Let $$\vec \alpha = 3\hat i + \hat j$$   and $$\vec \beta = 2\hat i - \hat j + 3\hat k.$$
If $$\vec \beta = {{\vec \beta }_1} - {{\vec \beta }_2},$$   where $${{\vec \beta }_1}$$ is parallel to $${\vec \alpha }$$ and $${{\vec \beta }_2}$$ is perpendicular to $${\vec \alpha },$$ then $${{\vec \beta }_1} \times {{\vec \beta }_2}$$   is equal to :

Solution :
$$\vec \beta = {{\vec \beta }_1} - {{\vec \beta }_2}.....(1)$$
Since, $${{\vec \beta }_2}$$ is perpendicular to $${\vec \alpha }.$$
$$\therefore {{\vec \beta }_2}.\vec \alpha = 0$$
Since, $${{\vec \beta }_1}$$ is parallel to $${\vec a}.$$
then $${{\vec \beta }_1} = \lambda \vec \alpha \,\,\left( {{\text{say}}} \right)$$
$$\eqalign{ & \vec a.\vec \beta = \vec a.{{\vec \beta }_1} - \vec \alpha .{{\vec \beta }_2} \cr & \Rightarrow 5 = \lambda {\alpha ^2} \cr & \Rightarrow 5 = 1 \times 10 \cr & \Rightarrow \lambda = \frac{1}{2}\,\,\,\,\,\,\,\,\,\,\,\,\,\,\,\left( {\because \left| {\vec \alpha } \right| = \sqrt {10} } \right) \cr & \therefore {{\vec \beta }_1} = \frac{{\vec \alpha }}{2} \cr} $$
Cross product with $${{\vec \beta }_1}$$ in equation (1)

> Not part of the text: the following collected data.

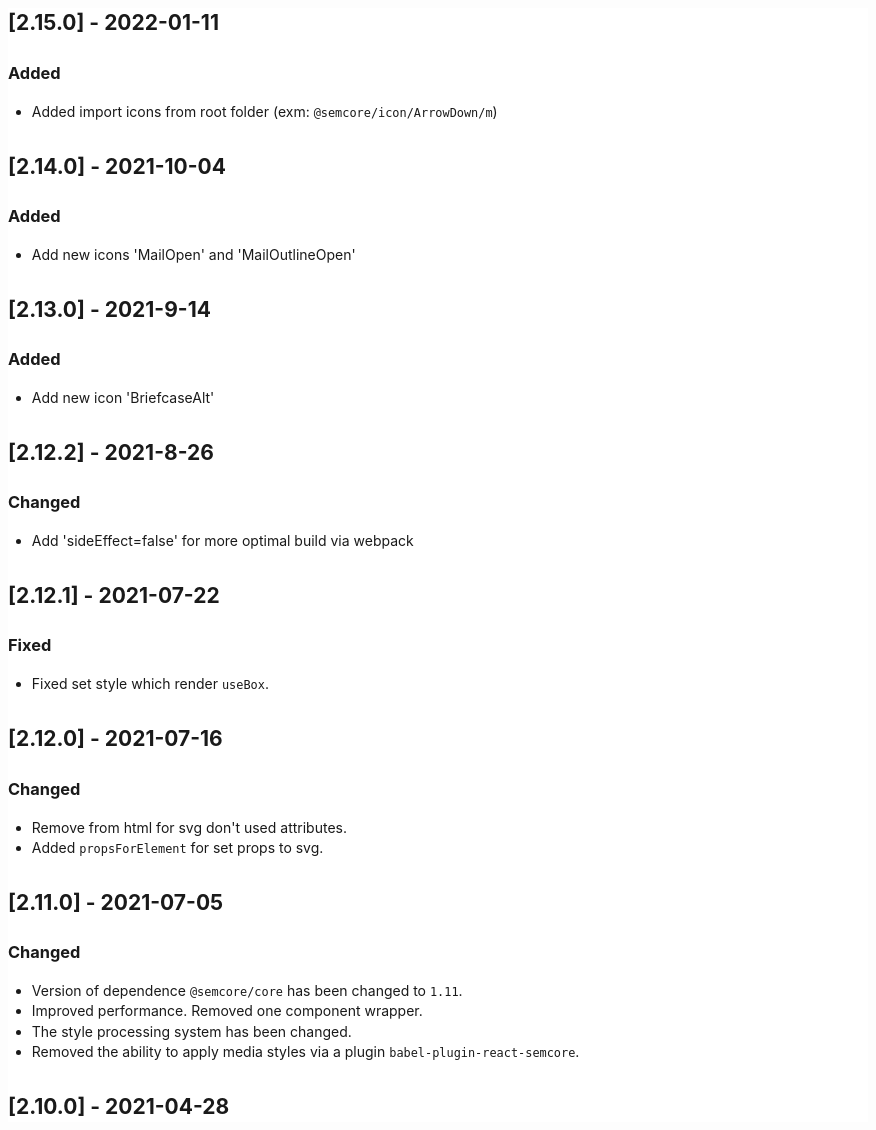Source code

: ## [2.15.0] - 2022-01-11

### Added

- Added import icons from root folder (exm: `@semcore/icon/ArrowDown/m`)

## [2.14.0] - 2021-10-04

### Added

- Add new icons 'MailOpen' and 'MailOutlineOpen'

## [2.13.0] - 2021-9-14

### Added

- Add new icon 'BriefcaseAlt'

## [2.12.2] - 2021-8-26

### Changed

- Add 'sideEffect=false' for more optimal build via webpack

## [2.12.1] - 2021-07-22

### Fixed

- Fixed set style which render `useBox`.

## [2.12.0] - 2021-07-16

### Changed

- Remove from html for svg don't used attributes.
- Added `propsForElement` for set props to svg.

## [2.11.0] - 2021-07-05

### Changed

- Version of dependence `@semcore/core` has been changed to `1.11`.
- Improved performance. Removed one component wrapper.
- The style processing system has been changed.
- Removed the ability to apply media styles via a plugin `babel-plugin-react-semcore`.

## [2.10.0] - 2021-04-28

\[\begin{array}{l} \Rightarrow \vec \beta \times {{\vec \beta }_1} = - {{\vec \beta }_2} \times {{\vec \beta }_1}\\ \Rightarrow \vec \beta \times {{\vec \beta }_1} = {{\vec \beta }_1} \times {{\vec \beta }_2}\\ \Rightarrow {{\vec \beta }_1} \times {{\vec \beta }_2} = \frac{{ - {{\vec \beta }_1} \times \vec \alpha }}{2}\\ \Rightarrow {{\vec \beta }_1} \times {{\vec \beta }_2} = \frac{1}{2}\left| \begin{array}{l} \hat i\,\,\,\,\,j\,\,\,\,\,k\\ 2\,\,\, - 1\,\,\,\,3\\ 3\,\,\,\,\,1\,\,\,\,\,0 \end{array} \right|\\ \Rightarrow {{\vec \beta }_1} \times {{\vec \beta }_2} = \frac{1}{2}\left[ { - 3\hat i - \hat j\left( { - 9} \right) + \hat k\left( 5 \right)} \right] \end{array}\]